__Exercise__. Exactly as written, print the lines from the top of the listing through the line containing "A. K. Thomsona,*, E."; include no pictures.
● ● ● ●
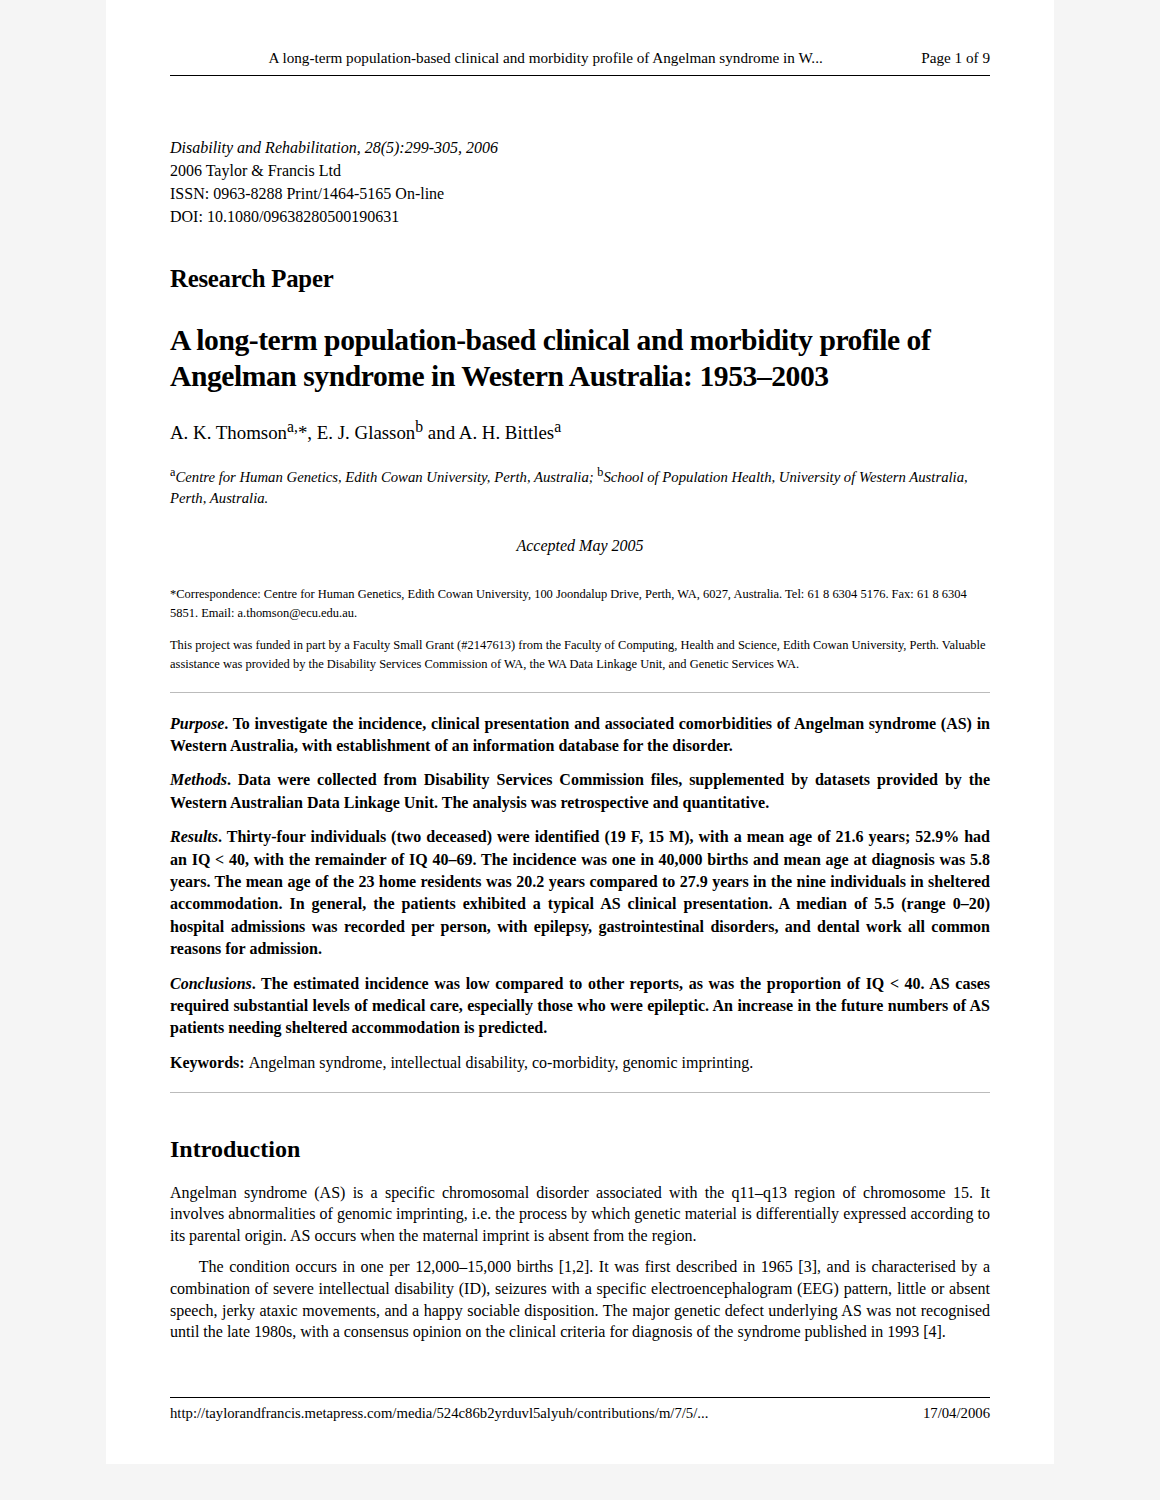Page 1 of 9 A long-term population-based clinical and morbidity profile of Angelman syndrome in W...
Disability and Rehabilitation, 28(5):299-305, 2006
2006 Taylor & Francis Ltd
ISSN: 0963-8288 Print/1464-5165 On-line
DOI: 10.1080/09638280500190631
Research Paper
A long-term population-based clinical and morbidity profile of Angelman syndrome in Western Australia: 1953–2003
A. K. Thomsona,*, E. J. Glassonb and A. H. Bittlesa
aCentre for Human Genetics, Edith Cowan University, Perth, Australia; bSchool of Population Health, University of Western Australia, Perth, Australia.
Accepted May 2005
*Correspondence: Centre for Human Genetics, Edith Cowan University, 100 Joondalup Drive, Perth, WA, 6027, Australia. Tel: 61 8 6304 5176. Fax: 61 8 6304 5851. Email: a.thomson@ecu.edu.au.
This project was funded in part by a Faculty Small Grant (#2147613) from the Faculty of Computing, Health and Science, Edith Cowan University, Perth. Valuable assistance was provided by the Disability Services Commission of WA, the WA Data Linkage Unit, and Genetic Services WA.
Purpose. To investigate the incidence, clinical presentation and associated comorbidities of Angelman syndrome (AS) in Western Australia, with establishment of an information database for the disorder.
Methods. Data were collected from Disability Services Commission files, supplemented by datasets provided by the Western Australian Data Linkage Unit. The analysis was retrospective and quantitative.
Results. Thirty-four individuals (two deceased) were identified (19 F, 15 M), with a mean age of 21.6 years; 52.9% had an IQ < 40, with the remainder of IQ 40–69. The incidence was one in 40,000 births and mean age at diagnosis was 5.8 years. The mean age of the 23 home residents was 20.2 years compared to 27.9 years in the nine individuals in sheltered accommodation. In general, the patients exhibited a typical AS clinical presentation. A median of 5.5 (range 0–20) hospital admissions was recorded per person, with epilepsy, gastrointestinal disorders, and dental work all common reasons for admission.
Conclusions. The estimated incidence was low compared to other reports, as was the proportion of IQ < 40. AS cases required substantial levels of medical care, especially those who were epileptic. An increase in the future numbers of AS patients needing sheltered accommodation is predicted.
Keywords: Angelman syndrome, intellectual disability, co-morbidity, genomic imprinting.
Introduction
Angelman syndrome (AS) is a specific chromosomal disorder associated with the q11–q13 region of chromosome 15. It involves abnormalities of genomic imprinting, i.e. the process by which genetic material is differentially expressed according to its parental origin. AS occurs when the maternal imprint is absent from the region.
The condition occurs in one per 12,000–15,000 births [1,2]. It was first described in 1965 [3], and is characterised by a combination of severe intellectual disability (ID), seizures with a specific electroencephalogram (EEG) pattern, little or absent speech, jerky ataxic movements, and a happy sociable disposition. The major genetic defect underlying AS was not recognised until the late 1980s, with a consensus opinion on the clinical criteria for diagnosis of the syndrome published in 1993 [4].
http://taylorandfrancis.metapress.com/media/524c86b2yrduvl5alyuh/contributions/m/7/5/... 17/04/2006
● ● ● ●
__Result for this task__.
Page 1 of 9 A long-term population-based clinical and morbidity profile of Angelman syndrome in W...
Disability and Rehabilitation, 28(5):299-305, 2006
2006 Taylor & Francis Ltd
ISSN: 0963-8288 Print/1464-5165 On-line
DOI: 10.1080/09638280500190631
Research Paper
A long-term population-based clinical and morbidity profile of Angelman syndrome in Western Australia: 1953–2003
A. K. Thomsona,*, E. J. Glassonb and A. H. Bittlesa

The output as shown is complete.